Founder of modern Israel Shimon Peres passes away

Former Israeli PM and Nobel laureate Shimon Peres (93) passed away while being treated at a hospital in Israel’s capital Tel Aviv on Wednesday. Peres was jointly awarded the Nobel Peace prize for his role in the Oslo Accords, which created the Palestinian Authority and form the basis of negotiations to fulfill the “right of the Palestinian people to self-determination”.
Peres had twice served as prime minister of Israel and later as the country’s ninth president.
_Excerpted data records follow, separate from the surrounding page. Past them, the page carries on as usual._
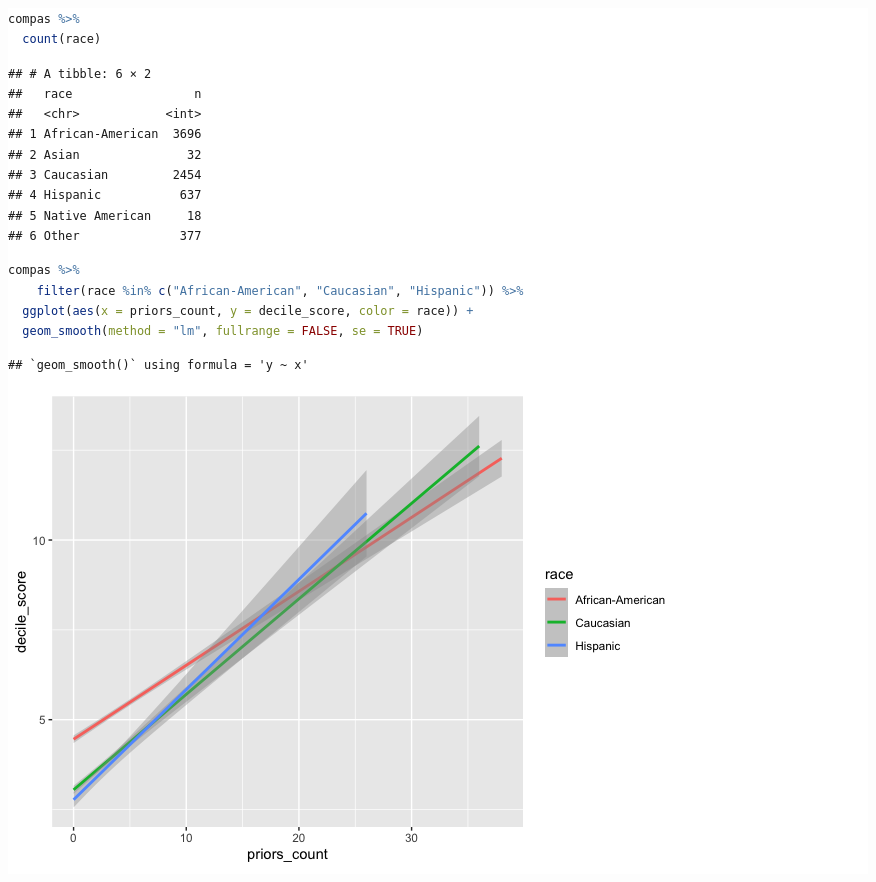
 ``` r
compas %>% 
  count(race)
```

    ## # A tibble: 6 × 2
    ##   race                 n
    ##   <chr>            <int>
    ## 1 African-American  3696
    ## 2 Asian               32
    ## 3 Caucasian         2454
    ## 4 Hispanic           637
    ## 5 Native American     18
    ## 6 Other              377

``` r
compas %>% 
    filter(race %in% c("African-American", "Caucasian", "Hispanic")) %>% 
  ggplot(aes(x = priors_count, y = decile_score, color = race)) +
  geom_smooth(method = "lm", fullrange = FALSE, se = TRUE)
```

    ## `geom_smooth()` using formula = 'y ~ x'

![](lab-09_files/figure-gfm/unnamed-chunk-18-1.png)

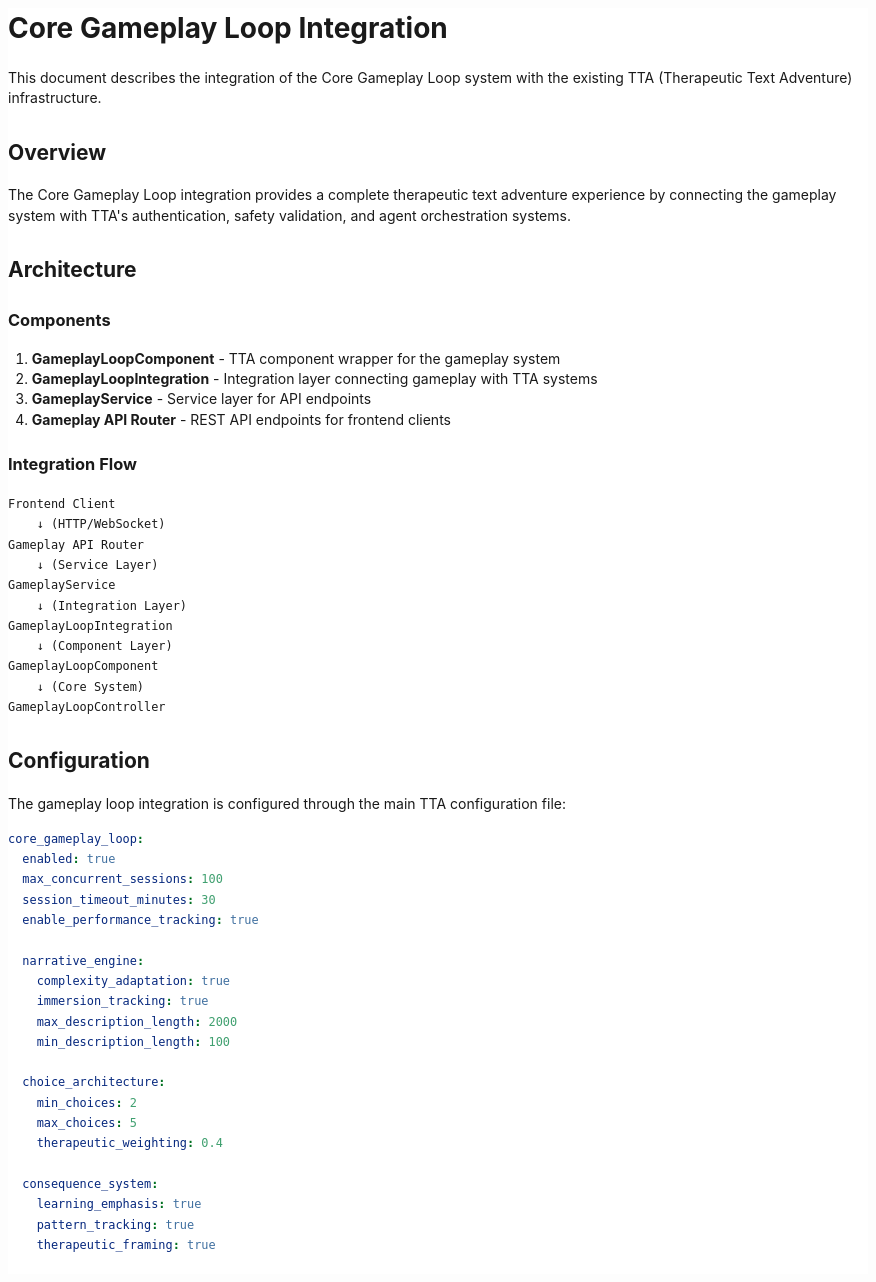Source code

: # Core Gameplay Loop Integration

This document describes the integration of the Core Gameplay Loop system with the existing TTA (Therapeutic Text Adventure) infrastructure.

## Overview

The Core Gameplay Loop integration provides a complete therapeutic text adventure experience by connecting the gameplay system with TTA's authentication, safety validation, and agent orchestration systems.

## Architecture

### Components

1. **GameplayLoopComponent** - TTA component wrapper for the gameplay system
2. **GameplayLoopIntegration** - Integration layer connecting gameplay with TTA systems
3. **GameplayService** - Service layer for API endpoints
4. **Gameplay API Router** - REST API endpoints for frontend clients

### Integration Flow

```
Frontend Client
    ↓ (HTTP/WebSocket)
Gameplay API Router
    ↓ (Service Layer)
GameplayService
    ↓ (Integration Layer)
GameplayLoopIntegration
    ↓ (Component Layer)
GameplayLoopComponent
    ↓ (Core System)
GameplayLoopController
```

## Configuration

The gameplay loop integration is configured through the main TTA configuration file:

```yaml
core_gameplay_loop:
  enabled: true
  max_concurrent_sessions: 100
  session_timeout_minutes: 30
  enable_performance_tracking: true
  
  narrative_engine:
    complexity_adaptation: true
    immersion_tracking: true
    max_description_length: 2000
    min_description_length: 100
  
  choice_architecture:
    min_choices: 2
    max_choices: 5
    therapeutic_weighting: 0.4
  
  consequence_system:
    learning_emphasis: true
    pattern_tracking: true
    therapeutic_framing: true
  
```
In more than six decades of political life his defining achievement was as one of the key architects of the Oslo peace accords, for which he was jointly awarded the Nobel peace prize in 1994 with the then Israeli prime minister, Yitzhak Rabin, and Yasser Arafat, the chairman of the Palestine Liberation Organisation.

Those peace agreements – signed in Washington in 1993 and Taba, Egypt in 1995, – foresaw the creation of a Palestinian state, and were named after the Norwegian capital where the two sides launched eight months of secret negotiations in which Peres played a key role.
The UN secretary general, Ban Ki-moon, said: “He worked tirelessly for a two-state solution that would enable Israel to live securely and harmoniously with the Palestinians and the wider region.